* Ecio Rodrigues
Sob um extraordinário esforço do aparato de fiscalização, o que exige um
dispêndio financeiro proibitivo para as frágeis economias estaduais, certamente
é possível derrubar as taxas de desmatamento na Amazônia.
Não obstante, o que mantém as taxas baixas é a política pública. Ligeira
análise da curva do desmatamento na Amazônia, desde o início da medição em
1988, permite confirmar com certa facilidade essa assertiva. O ciclo de elevação
e decréscimo da intensidade do desmatamento é recorrente, com recordes
assustadores em 1995 e 2004, quando mais de 27.000 Km2 foram
transformados (a maior parte) em pastos.
O momento atual parece ser semelhante e, ao mesmo
tempo, muito preocupante. Depois que uma redução inédita foi comemorada em
2012, quando pela primeira vez o desmatamento atingiu uma área inferior a 5.000
Km2, já no ano seguinte houve um acréscimo de 29%; agora, de acordo
com dados preliminares já divulgados, de agosto a julho de 2014 houve ampliação
superior a 28% em relação ao aumento de 2013.
Os números demonstram que o repiquete do
desmatamento nos últimos dois anos é um fato. E embora seja cedo para apontar as
razões que expliquem o surgimento de um novo e trágico ciclo de destruição das
florestas amazônicas, pelo menos três versões devem surgir: a dos governos, a
dos ambientalistas e a dos pecuaristas.
Alguns pontos, contudo, devem ser esclarecidos.
Em primeiro lugar, as discussões que levaram à
aprovação do novo Código Florestal em 2012 expuseram a fragilidade do sistema
político bicameral e da relação deste com o Poder Executivo. Num vai e vem sem
precedentes, o Código transitou entre o Senado e a Câmara, e entre as duas
casas e a Presidência da República, sem que se solucionassem as inconsistências
presentes no projeto e que permaneceram na lei aprovada.
A maior parte das polêmicas envolveu dois tipos
especiais de florestas, as Reservas Legais e as Áreas de Preservação Permanente,
cuja manutenção é imposta às propriedades privadas. Além de confundir
conceitualmente essas duas formações florestais, o Código Florestal reduziu, de
forma drástica, a quantidade de florestas que deveriam ser mantidas nas margens
dos fluxos d’água.
Essa redução põe em risco a quantidade e a qualidade
da água que abastece, por exemplo, os reservatórios de hidrelétricas e as áreas
urbanas. Ou seja, para garantir um pouco mais de solo para a agropecuária,
cometeu-se a imprudência de se desprezar a constatação científica quanto à estreita
interação que existe entre água e florestas.

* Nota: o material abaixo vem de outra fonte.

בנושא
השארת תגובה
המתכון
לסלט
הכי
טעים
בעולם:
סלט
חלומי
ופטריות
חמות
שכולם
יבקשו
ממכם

Por outro lado, não pode ser desconsiderado que o
atual repiquete do desmatamento apresenta uma dinâmica nova e alarmante. Mais
de 80% das florestas desmatadas são áreas inferiores a 20 hectares e estão
localizadas em pequenas propriedades. Ao observar-se a distribuição espacial
dessas áreas, nota-se que elas se afastam das rodovias, avançando sobre as
margens dos rios.
Ainda não dá para saber se essa dinâmica tem ou não vinculação
direta com o novo Código Florestal. Os resultados obtidos com a efetivação do
Cadastro Ambiental Rural, que levou a eternidade de dois anos para ser regulamentado,
poderá esclarecer essa questão no próximo ano.
O Acre surge com destaque no repiquete do
desmatamento. Os municípios de Tarauacá e Cruzeiro do Sul, incluídos na lista
dos que mais desmataram em julho último, são retratos da nova dinâmica,
representada pela presença expressiva da pequena propriedade e do eixo dos
rios. Pode ser que a contribuição do Acre nesse novo e perigoso quadro nada
tenha a ver com a extinção da Secretaria de Florestas. Pode ser que tenha.
Uma coisa é certa, só uma política pública que atente
para o valor da floresta manterá o desmatamento na Amazônia num nível aceitável
pelo mundo.
* Professor da Universidade
Federal do Acre, Engenheiro Florestal, Especialista em Manejo Florestal e
Mestre em Economia e Política Florestal pela Universidade Federal do Paraná e
Doutor em Desenvolvimento Sustentável pela Universidade de Brasília.